- **SET PROBLEM**: Can you transcribe every line of the entries below, character for character, with no changes?

- **MATERIAL FOR THIS EXERCISE**:
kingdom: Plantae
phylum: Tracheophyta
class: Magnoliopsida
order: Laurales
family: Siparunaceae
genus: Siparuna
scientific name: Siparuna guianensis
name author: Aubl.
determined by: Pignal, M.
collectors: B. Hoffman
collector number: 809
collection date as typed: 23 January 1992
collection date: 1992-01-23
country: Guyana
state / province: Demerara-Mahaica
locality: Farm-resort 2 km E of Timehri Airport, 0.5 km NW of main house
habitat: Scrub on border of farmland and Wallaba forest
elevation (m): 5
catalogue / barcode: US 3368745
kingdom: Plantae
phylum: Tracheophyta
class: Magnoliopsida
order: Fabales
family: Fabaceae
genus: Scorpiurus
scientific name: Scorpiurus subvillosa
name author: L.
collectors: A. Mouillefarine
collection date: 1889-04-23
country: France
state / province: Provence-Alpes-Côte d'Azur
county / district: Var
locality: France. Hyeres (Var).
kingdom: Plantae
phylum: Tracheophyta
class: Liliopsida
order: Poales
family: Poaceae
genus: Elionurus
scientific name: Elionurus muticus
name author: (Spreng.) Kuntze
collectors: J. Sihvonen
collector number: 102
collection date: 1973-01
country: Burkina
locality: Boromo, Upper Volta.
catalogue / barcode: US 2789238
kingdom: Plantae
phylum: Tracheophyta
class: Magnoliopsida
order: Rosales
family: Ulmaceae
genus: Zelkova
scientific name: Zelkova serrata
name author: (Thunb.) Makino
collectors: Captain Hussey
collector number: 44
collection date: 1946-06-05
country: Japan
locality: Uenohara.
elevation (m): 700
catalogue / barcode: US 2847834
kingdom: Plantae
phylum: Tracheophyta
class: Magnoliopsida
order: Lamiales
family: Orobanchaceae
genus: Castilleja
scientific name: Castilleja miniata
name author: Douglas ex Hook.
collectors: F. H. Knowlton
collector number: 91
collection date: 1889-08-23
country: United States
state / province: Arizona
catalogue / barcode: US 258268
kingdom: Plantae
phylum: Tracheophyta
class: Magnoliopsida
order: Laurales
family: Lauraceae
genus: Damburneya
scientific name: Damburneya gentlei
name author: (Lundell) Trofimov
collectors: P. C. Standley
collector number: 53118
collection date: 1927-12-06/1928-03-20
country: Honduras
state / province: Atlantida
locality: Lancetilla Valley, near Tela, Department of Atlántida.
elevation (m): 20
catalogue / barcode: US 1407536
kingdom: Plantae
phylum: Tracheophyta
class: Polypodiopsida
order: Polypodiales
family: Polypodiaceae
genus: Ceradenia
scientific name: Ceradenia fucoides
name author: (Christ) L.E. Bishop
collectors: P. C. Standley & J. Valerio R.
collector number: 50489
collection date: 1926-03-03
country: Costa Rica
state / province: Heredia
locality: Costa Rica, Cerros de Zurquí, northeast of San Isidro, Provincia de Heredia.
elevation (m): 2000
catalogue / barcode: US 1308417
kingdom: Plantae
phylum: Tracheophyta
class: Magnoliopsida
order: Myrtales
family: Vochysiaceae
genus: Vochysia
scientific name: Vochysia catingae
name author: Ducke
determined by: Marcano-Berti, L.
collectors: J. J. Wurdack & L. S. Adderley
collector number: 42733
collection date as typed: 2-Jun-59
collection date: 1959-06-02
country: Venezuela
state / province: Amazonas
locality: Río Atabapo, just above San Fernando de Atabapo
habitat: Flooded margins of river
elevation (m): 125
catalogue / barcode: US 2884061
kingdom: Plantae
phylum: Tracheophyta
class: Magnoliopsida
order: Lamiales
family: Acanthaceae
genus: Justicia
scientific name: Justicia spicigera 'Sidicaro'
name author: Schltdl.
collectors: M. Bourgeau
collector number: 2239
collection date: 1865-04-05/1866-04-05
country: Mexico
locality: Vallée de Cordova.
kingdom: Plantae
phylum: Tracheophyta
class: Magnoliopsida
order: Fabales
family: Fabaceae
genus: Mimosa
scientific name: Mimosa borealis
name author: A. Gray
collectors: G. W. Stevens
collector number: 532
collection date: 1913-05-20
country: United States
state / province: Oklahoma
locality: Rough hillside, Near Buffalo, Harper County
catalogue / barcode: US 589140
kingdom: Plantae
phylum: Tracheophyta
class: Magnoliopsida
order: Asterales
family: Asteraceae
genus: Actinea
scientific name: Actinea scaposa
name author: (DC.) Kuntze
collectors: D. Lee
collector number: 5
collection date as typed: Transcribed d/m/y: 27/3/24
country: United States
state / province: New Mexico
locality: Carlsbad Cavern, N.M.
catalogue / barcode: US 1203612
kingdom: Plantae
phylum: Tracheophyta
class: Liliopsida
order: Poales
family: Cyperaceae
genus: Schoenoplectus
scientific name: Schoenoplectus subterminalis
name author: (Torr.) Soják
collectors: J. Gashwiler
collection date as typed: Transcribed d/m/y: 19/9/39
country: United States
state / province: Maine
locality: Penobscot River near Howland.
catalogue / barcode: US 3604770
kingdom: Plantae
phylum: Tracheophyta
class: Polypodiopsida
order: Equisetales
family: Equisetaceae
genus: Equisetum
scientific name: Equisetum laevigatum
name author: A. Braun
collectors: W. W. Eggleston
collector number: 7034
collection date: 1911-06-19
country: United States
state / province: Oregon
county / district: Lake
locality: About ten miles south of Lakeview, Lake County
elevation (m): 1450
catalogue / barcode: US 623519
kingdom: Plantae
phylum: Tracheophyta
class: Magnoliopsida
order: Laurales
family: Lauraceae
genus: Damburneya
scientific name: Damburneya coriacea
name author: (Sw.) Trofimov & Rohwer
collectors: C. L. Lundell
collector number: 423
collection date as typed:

- **EXERCISE ANSWER**:
kingdom: Plantae
phylum: Tracheophyta
class: Magnoliopsida
order: Laurales
family: Siparunaceae
genus: Siparuna
scientific name: Siparuna guianensis
name author: Aubl.
determined by: Pignal, M.
collectors: B. Hoffman
collector number: 809
collection date as typed: 23 January 1992
collection date: 1992-01-23
country: Guyana
state / province: Demerara-Mahaica
locality: Farm-resort 2 km E of Timehri Airport, 0.5 km NW of main house
habitat: Scrub on border of farmland and Wallaba forest
elevation (m): 5
catalogue / barcode: US 3368745
kingdom: Plantae
phylum: Tracheophyta
class: Magnoliopsida
order: Fabales
family: Fabaceae
genus: Scorpiurus
scientific name: Scorpiurus subvillosa
name author: L.
collectors: A. Mouillefarine
collection date: 1889-04-23
country: France
state / province: Provence-Alpes-Côte d'Azur
county / district: Var
locality: France. Hyeres (Var).
kingdom: Plantae
phylum: Tracheophyta
class: Liliopsida
order: Poales
family: Poaceae
genus: Elionurus
scientific name: Elionurus muticus
name author: (Spreng.) Kuntze
collectors: J. Sihvonen
collector number: 102
collection date: 1973-01
country: Burkina
locality: Boromo, Upper Volta.
catalogue / barcode: US 2789238
kingdom: Plantae
phylum: Tracheophyta
class: Magnoliopsida
order: Rosales
family: Ulmaceae
genus: Zelkova
scientific name: Zelkova serrata
name author: (Thunb.) Makino
collectors: Captain Hussey
collector number: 44
collection date: 1946-06-05
country: Japan
locality: Uenohara.
elevation (m): 700
catalogue / barcode: US 2847834
kingdom: Plantae
phylum: Tracheophyta
class: Magnoliopsida
order: Lamiales
family: Orobanchaceae
genus: Castilleja
scientific name: Castilleja miniata
name author: Douglas ex Hook.
collectors: F. H. Knowlton
collector number: 91
collection date: 1889-08-23
country: United States
state / province: Arizona
catalogue / barcode: US 258268
kingdom: Plantae
phylum: Tracheophyta
class: Magnoliopsida
order: Laurales
family: Lauraceae
genus: Damburneya
scientific name: Damburneya gentlei
name author: (Lundell) Trofimov
collectors: P. C. Standley
collector number: 53118
collection date: 1927-12-06/1928-03-20
country: Honduras
state / province: Atlantida
locality: Lancetilla Valley, near Tela, Department of Atlántida.
elevation (m): 20
catalogue / barcode: US 1407536
kingdom: Plantae
phylum: Tracheophyta
class: Polypodiopsida
order: Polypodiales
family: Polypodiaceae
genus: Ceradenia
scientific name: Ceradenia fucoides
name author: (Christ) L.E. Bishop
collectors: P. C. Standley & J. Valerio R.
collector number: 50489
collection date: 1926-03-03
country: Costa Rica
state / province: Heredia
locality: Costa Rica, Cerros de Zurquí, northeast of San Isidro, Provincia de Heredia.
elevation (m): 2000
catalogue / barcode: US 1308417
kingdom: Plantae
phylum: Tracheophyta
class: Magnoliopsida
order: Myrtales
family: Vochysiaceae
genus: Vochysia
scientific name: Vochysia catingae
name author: Ducke
determined by: Marcano-Berti, L.
collectors: J. J. Wurdack & L. S. Adderley
collector number: 42733
collection date as typed: 2-Jun-59
collection date: 1959-06-02
country: Venezuela
state / province: Amazonas
locality: Río Atabapo, just above San Fernando de Atabapo
habitat: Flooded margins of river
elevation (m): 125
catalogue / barcode: US 2884061
kingdom: Plantae
phylum: Tracheophyta
class: Magnoliopsida
order: Lamiales
family: Acanthaceae
genus: Justicia
scientific name: Justicia spicigera 'Sidicaro'
name author: Schltdl.
collectors: M. Bourgeau
collector number: 2239
collection date: 1865-04-05/1866-04-05
country: Mexico
locality: Vallée de Cordova.
kingdom: Plantae
phylum: Tracheophyta
class: Magnoliopsida
order: Fabales
family: Fabaceae
genus: Mimosa
scientific name: Mimosa borealis
name author: A. Gray
collectors: G. W. Stevens
collector number: 532
collection date: 1913-05-20
country: United States
state / province: Oklahoma
locality: Rough hillside, Near Buffalo, Harper County
catalogue / barcode: US 589140
kingdom: Plantae
phylum: Tracheophyta
class: Magnoliopsida
order: Asterales
family: Asteraceae
genus: Actinea
scientific name: Actinea scaposa
name author: (DC.) Kuntze
collectors: D. Lee
collector number: 5
collection date as typed: Transcribed d/m/y: 27/3/24
country: United States
state / province: New Mexico
locality: Carlsbad Cavern, N.M.
catalogue / barcode: US 1203612
kingdom: Plantae
phylum: Tracheophyta
class: Liliopsida
order: Poales
family: Cyperaceae
genus: Schoenoplectus
scientific name: Schoenoplectus subterminalis
name author: (Torr.) Soják
collectors: J. Gashwiler
collection date as typed: Transcribed d/m/y: 19/9/39
country: United States
state / province: Maine
locality: Penobscot River near Howland.
catalogue / barcode: US 3604770
kingdom: Plantae
phylum: Tracheophyta
class: Polypodiopsida
order: Equisetales
family: Equisetaceae
genus: Equisetum
scientific name: Equisetum laevigatum
name author: A. Braun
collectors: W. W. Eggleston
collector number: 7034
collection date: 1911-06-19
country: United States
state / province: Oregon
county / district: Lake
locality: About ten miles south of Lakeview, Lake County
elevation (m): 1450
catalogue / barcode: US 623519
kingdom: Plantae
phylum: Tracheophyta
class: Magnoliopsida
order: Laurales
family: Lauraceae
genus: Damburneya
scientific name: Damburneya coriacea
name author: (Sw.) Trofimov & Rohwer
collectors: C. L. Lundell
collector number: 423
collection date as typed:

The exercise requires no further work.